WORK ORDER
Give a verbatim copy of the lines below, minus the pictures.

########

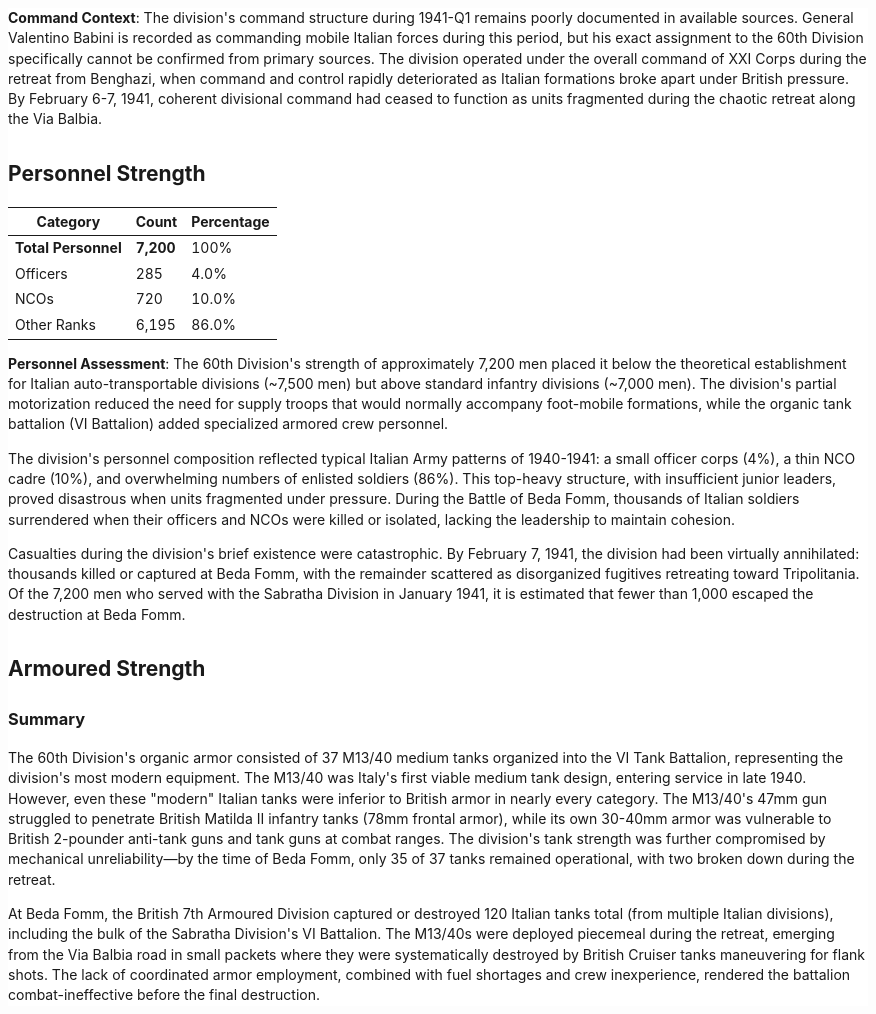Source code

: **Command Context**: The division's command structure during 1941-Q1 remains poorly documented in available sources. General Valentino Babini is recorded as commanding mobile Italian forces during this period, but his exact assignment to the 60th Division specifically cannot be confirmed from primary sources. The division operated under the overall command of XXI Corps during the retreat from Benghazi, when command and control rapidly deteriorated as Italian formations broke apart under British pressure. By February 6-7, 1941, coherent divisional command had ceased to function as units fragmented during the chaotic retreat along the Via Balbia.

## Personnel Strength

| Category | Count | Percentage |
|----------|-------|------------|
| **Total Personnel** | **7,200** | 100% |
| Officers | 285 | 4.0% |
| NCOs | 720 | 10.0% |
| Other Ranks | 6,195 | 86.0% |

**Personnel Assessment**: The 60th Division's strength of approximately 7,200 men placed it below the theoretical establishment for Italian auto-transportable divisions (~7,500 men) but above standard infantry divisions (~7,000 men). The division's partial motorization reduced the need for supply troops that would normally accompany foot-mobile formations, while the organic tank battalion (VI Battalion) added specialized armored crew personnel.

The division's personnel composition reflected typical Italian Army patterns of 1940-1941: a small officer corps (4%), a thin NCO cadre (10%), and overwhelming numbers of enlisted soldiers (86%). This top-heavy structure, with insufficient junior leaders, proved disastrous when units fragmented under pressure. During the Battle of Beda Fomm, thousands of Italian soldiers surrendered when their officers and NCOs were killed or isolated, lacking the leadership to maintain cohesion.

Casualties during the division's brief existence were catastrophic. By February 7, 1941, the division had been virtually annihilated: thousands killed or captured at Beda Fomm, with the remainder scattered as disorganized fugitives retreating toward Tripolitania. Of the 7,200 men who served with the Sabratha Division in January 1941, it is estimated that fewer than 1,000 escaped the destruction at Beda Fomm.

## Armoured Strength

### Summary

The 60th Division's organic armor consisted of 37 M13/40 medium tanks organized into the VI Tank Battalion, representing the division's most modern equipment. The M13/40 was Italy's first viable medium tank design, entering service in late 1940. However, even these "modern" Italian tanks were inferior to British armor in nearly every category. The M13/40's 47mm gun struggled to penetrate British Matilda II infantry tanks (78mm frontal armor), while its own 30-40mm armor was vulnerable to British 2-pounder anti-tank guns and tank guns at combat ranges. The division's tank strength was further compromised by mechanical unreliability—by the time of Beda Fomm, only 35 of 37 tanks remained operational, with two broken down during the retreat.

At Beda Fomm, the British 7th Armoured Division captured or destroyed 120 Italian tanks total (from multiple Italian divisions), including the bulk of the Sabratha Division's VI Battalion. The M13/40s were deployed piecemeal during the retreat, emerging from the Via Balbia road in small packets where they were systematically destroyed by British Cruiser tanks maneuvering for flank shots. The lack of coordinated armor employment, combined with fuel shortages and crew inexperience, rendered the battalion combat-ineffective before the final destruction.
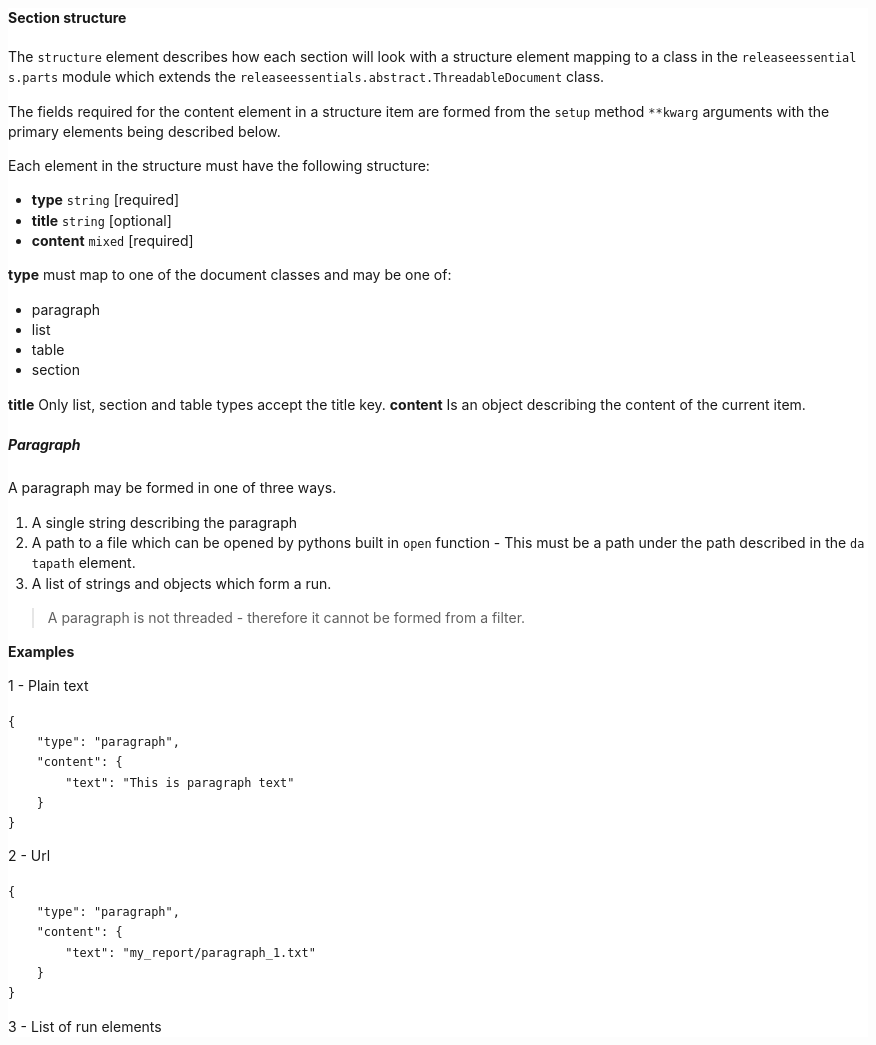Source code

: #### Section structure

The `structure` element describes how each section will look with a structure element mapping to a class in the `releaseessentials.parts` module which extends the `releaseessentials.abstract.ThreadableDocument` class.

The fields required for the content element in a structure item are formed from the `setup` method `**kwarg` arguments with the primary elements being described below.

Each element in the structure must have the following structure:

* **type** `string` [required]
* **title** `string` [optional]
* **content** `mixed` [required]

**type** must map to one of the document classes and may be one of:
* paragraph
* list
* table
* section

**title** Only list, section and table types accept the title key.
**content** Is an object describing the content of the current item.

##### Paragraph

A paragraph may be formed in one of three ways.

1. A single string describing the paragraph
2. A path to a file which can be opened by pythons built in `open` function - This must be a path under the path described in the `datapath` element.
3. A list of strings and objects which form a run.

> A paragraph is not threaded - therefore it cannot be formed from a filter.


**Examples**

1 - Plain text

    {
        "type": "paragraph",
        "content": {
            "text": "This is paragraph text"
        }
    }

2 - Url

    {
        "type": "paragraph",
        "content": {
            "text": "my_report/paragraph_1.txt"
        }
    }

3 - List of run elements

########

EXERCISE OUTPUT
Source code

: **Command Context**: The division's command structure during 1941-Q1 remains poorly documented in available sources. General Valentino Babini is recorded as commanding mobile Italian forces during this period, but his exact assignment to the 60th Division specifically cannot be confirmed from primary sources. The division operated under the overall command of XXI Corps during the retreat from Benghazi, when command and control rapidly deteriorated as Italian formations broke apart under British pressure. By February 6-7, 1941, coherent divisional command had ceased to function as units fragmented during the chaotic retreat along the Via Balbia.

## Personnel Strength

| Category | Count | Percentage |
|----------|-------|------------|
| **Total Personnel** | **7,200** | 100% |
| Officers | 285 | 4.0% |
| NCOs | 720 | 10.0% |
| Other Ranks | 6,195 | 86.0% |

**Personnel Assessment**: The 60th Division's strength of approximately 7,200 men placed it below the theoretical establishment for Italian auto-transportable divisions (~7,500 men) but above standard infantry divisions (~7,000 men). The division's partial motorization reduced the need for supply troops that would normally accompany foot-mobile formations, while the organic tank battalion (VI Battalion) added specialized armored crew personnel.

The division's personnel composition reflected typical Italian Army patterns of 1940-1941: a small officer corps (4%), a thin NCO cadre (10%), and overwhelming numbers of enlisted soldiers (86%). This top-heavy structure, with insufficient junior leaders, proved disastrous when units fragmented under pressure. During the Battle of Beda Fomm, thousands of Italian soldiers surrendered when their officers and NCOs were killed or isolated, lacking the leadership to maintain cohesion.

Casualties during the division's brief existence were catastrophic. By February 7, 1941, the division had been virtually annihilated: thousands killed or captured at Beda Fomm, with the remainder scattered as disorganized fugitives retreating toward Tripolitania. Of the 7,200 men who served with the Sabratha Division in January 1941, it is estimated that fewer than 1,000 escaped the destruction at Beda Fomm.

## Armoured Strength

### Summary

The 60th Division's organic armor consisted of 37 M13/40 medium tanks organized into the VI Tank Battalion, representing the division's most modern equipment. The M13/40 was Italy's first viable medium tank design, entering service in late 1940. However, even these "modern" Italian tanks were inferior to British armor in nearly every category. The M13/40's 47mm gun struggled to penetrate British Matilda II infantry tanks (78mm frontal armor), while its own 30-40mm armor was vulnerable to British 2-pounder anti-tank guns and tank guns at combat ranges. The division's tank strength was further compromised by mechanical unreliability—by the time of Beda Fomm, only 35 of 37 tanks remained operational, with two broken down during the retreat.

At Beda Fomm, the British 7th Armoured Division captured or destroyed 120 Italian tanks total (from multiple Italian divisions), including the bulk of the Sabratha Division's VI Battalion. The M13/40s were deployed piecemeal during the retreat, emerging from the Via Balbia road in small packets where they were systematically destroyed by British Cruiser tanks maneuvering for flank shots. The lack of coordinated armor employment, combined with fuel shortages and crew inexperience, rendered the battalion combat-ineffective before the final destruction.
Source code

: #### Section structure

The `structure` element describes how each section will look with a structure element mapping to a class in the `releaseessentials.parts` module which extends the `releaseessentials.abstract.ThreadableDocument` class.

The fields required for the content element in a structure item are formed from the `setup` method `**kwarg` arguments with the primary elements being described below.

Each element in the structure must have the following structure:

* **type** `string` [required]
* **title** `string` [optional]
* **content** `mixed` [required]

**type** must map to one of the document classes and may be one of:
* paragraph
* list
* table
* section

**title** Only list, section and table types accept the title key.
**content** Is an object describing the content of the current item.

##### Paragraph

A paragraph may be formed in one of three ways.

1. A single string describing the paragraph
2. A path to a file which can be opened by pythons built in `open` function - This must be a path under the path described in the `datapath` element.
3. A list of strings and objects which form a run.

> A paragraph is not threaded - therefore it cannot be formed from a filter.


**Examples**

1 - Plain text

    {
        "type": "paragraph",
        "content": {
            "text": "This is paragraph text"
        }
    }

2 - Url

    {
        "type": "paragraph",
        "content": {
            "text": "my_report/paragraph_1.txt"
        }
    }

3 - List of run elements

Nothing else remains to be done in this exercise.